Not long after he took office one year ago, Biden pushed a $1.9 trillion American Rescue Plan through Congress, the third pandemic aid program, despite overwhelming Republican opposition.
- Should have been 'smaller' -
Some economists say the package should have been more compact and targeted.
"My view last year was that the stimulus bill was needed but should be smaller," said Harvard economics professor Jason Furman, who was an adviser to former president Barack Obama.
"In retrospect, rather than being $2 trillion, it could have been $1 trillion, Furman told AFP.
Another Democratic economist, former US Treasury secretary Larry Summers, long warned that the additional stimulus though "admirably ambitious," could "set off inflationary pressures of a kind we have not seen in a generation."
However, current Treasury Secretary Janet Yellen said Thursday she expects price pressures to recede, and inflation to fall back close to two percent by the end of 2022, as supply issues ease and the Federal Reserve raises borrowing rates.

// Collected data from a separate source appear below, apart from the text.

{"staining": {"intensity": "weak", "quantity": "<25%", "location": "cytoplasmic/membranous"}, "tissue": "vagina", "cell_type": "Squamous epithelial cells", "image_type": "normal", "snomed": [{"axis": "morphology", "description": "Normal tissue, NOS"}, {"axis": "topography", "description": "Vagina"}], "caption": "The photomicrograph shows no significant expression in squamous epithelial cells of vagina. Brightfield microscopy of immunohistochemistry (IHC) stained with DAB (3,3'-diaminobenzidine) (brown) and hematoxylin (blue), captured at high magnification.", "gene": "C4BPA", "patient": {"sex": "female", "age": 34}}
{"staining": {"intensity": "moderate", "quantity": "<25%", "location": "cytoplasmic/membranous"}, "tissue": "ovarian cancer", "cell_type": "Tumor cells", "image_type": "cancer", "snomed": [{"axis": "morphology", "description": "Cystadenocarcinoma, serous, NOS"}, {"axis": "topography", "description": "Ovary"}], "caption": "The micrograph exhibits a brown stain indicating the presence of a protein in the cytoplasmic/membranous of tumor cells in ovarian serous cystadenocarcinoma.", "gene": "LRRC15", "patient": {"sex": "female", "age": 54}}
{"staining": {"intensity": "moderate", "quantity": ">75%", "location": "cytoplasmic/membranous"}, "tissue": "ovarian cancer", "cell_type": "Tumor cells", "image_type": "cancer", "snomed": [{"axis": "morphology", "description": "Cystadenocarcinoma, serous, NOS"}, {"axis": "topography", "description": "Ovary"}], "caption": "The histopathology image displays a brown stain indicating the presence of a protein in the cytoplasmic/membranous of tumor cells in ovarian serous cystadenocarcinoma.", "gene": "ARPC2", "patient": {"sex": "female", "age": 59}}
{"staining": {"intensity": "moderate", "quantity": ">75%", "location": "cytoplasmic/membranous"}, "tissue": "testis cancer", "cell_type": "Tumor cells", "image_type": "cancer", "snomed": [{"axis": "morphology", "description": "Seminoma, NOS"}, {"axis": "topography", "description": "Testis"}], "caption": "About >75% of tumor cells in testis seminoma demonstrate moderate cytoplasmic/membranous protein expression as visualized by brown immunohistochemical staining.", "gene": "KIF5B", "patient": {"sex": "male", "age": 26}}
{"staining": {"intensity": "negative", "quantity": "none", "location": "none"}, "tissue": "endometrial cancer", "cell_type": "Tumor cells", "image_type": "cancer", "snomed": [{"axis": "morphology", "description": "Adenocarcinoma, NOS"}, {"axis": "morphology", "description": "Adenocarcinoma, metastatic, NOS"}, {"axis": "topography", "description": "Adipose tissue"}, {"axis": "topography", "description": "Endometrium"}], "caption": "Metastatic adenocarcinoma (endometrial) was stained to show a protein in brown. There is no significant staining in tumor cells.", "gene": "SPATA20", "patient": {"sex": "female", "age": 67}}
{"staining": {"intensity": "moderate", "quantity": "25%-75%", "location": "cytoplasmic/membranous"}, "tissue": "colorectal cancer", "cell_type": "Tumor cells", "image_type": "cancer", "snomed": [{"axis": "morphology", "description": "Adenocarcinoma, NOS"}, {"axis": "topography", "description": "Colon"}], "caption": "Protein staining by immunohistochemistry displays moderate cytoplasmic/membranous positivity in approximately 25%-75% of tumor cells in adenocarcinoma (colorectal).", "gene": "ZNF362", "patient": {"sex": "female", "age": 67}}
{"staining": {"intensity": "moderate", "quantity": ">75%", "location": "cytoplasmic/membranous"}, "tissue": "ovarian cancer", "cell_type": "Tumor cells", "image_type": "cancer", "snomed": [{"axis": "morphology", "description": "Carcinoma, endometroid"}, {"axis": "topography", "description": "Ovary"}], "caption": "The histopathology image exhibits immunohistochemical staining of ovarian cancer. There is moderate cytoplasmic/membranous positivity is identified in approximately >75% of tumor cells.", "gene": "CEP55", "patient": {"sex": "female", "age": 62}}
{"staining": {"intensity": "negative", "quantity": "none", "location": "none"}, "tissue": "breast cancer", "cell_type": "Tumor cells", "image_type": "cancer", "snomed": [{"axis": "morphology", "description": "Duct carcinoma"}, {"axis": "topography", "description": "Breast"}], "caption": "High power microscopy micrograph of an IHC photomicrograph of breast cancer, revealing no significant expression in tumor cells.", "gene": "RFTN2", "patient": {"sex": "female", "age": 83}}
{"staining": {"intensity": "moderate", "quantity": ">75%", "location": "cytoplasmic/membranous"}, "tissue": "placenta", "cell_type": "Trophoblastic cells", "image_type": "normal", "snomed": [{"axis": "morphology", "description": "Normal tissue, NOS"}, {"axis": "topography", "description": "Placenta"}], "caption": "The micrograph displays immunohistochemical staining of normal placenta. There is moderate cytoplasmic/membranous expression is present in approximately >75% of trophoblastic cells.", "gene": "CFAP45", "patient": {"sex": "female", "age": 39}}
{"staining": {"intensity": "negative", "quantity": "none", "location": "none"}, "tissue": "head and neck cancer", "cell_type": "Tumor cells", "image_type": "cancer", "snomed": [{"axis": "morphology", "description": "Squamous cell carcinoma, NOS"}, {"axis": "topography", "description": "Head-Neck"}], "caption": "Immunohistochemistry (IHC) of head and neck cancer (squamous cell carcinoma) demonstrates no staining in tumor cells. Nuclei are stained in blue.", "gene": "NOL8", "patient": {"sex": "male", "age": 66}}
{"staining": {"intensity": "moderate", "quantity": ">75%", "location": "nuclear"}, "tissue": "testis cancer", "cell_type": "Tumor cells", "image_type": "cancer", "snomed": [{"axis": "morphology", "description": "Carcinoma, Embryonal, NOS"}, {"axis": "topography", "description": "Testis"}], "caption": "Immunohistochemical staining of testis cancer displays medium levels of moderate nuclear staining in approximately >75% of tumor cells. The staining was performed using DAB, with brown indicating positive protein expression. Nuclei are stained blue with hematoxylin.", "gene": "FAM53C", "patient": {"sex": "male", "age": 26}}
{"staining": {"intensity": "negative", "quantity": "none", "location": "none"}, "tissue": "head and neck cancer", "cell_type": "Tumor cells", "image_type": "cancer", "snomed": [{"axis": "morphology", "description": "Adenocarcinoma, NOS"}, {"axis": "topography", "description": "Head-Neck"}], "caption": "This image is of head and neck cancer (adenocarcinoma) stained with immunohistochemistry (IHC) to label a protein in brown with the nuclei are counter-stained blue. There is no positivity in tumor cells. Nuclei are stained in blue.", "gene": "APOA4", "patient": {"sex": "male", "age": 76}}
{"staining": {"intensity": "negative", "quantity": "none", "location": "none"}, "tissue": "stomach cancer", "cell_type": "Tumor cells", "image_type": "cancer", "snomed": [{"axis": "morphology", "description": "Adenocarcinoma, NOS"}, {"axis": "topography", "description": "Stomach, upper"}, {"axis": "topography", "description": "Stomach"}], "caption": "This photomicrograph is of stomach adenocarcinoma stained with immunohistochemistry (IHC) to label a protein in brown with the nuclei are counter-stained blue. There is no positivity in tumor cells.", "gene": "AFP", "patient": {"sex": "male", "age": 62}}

"If we are successful in controlling the pandemic I expect inflation to diminish over the course of the year and hopefully to revert to normal levels by the end of the year," Yellen said on CNBC.
But she noted that the Federal Reserve has a role to play and "needs to recalibrate monetary policy to facilitate those adjustments."
The Fed is expected to lift the benchmark borrowing rate off zero in March and hike as many as four times this year to contain inflation.
- 'Direct consequence' -
The pandemic inflation wave is not unique to the United States, but other major economies have seen more modest price increases.
The eurozone also saw record inflation, but the increase was only five percent, according to official data, while Britain saw a 30-year high of 5.4 percent.
While rising oil prices and supply chain problems are common issues, "the United States has done much more to give money to households," Furman said.
"That has led both to faster GDP growth in the United States, and also to faster inflation in the United States."
OECD chief economist Laurence Boone underlined the differing causes of rising prices on each side of the Atlantic.
"Inflation in the US is to a significant extent a direct consequence of the support to income, combined with inelastic or distorted supply," Boone said Monday at a Eurogroup meeting.
"The largest driver of inflation in the euro area is energy prices."
While European governments aimed to keep workers in their jobs during the pandemic shutdowns, Washington provided aid to workers laid off by their employers.
From March 2020 to March 2021, about $5 trillion -- bigger than the German economy -- was paid to small American businesses and households, through direct payments, generous unemployment benefits and tax credits for families with children, fueling strong consumption in the world's largest economy.